Avoid the appearance of evil, the Bible says, but sometimes good things are so strange that evil gets assumed.
Several understandings roll through my head at once. The first is that I am not angry. Then, in the dream-time that thoughts travel, in the moment of contact between my eyes and his, I feel that a good thing has occurred, that a mystery has been offered between us and this man. That the strangeness of our presence here tells a story.
Here's a truth about our neighborhood that dawns on me as I turn from him and follow Ruthie out to our car: That we are in America, but that when a white person enters this neighborhood, it is usually to exploit or arrest or pimp out low-class hookers to these people.
But here is the final fact, and the reason I feel glad as Ruthie and I laugh together at what has just taken place: We are changing a dynamic. We are breaking an evil norm. The fact of the norm is dark, tragic, and unsettling. It is a division defined by fear and greed. But we are defying it in the name and Love of Jesus.
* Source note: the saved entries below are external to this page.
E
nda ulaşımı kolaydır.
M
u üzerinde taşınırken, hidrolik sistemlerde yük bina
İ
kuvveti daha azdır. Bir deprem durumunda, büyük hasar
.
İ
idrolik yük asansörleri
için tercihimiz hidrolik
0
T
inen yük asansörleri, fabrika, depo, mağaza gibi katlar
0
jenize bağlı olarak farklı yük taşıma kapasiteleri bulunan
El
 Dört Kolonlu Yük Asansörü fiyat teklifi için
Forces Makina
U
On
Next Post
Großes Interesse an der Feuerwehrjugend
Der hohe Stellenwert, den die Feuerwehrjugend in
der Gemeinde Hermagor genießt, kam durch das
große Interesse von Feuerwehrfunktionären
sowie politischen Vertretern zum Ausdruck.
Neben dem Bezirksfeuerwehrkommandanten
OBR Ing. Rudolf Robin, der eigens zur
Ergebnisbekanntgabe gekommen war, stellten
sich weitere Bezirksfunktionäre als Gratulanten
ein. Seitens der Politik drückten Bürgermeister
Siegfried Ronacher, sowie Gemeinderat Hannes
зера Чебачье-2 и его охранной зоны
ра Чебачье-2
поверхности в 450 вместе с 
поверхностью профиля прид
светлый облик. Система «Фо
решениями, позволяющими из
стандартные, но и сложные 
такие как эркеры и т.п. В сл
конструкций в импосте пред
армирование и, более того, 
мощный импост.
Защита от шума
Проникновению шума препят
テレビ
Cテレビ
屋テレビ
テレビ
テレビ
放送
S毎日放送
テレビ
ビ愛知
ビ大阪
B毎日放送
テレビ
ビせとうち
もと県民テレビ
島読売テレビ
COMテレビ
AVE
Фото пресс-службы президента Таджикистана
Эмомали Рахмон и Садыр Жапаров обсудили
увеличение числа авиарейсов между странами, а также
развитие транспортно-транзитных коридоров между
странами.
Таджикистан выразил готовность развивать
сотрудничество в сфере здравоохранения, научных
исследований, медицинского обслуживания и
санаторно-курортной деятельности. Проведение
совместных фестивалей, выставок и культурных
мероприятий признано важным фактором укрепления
So the pimps will continue to move through the neighborhood. The police will have their roadblocks and arrest those who would risk all to feed and offer a hopeful future to their families. Churches and politicians with their pamphlets will canvas the neighborhood then leave.
Our own love is shallow. Our sacrifice is small. But God has taken our decision to live in his love seriously, and he uses it to speak to our neighborhood.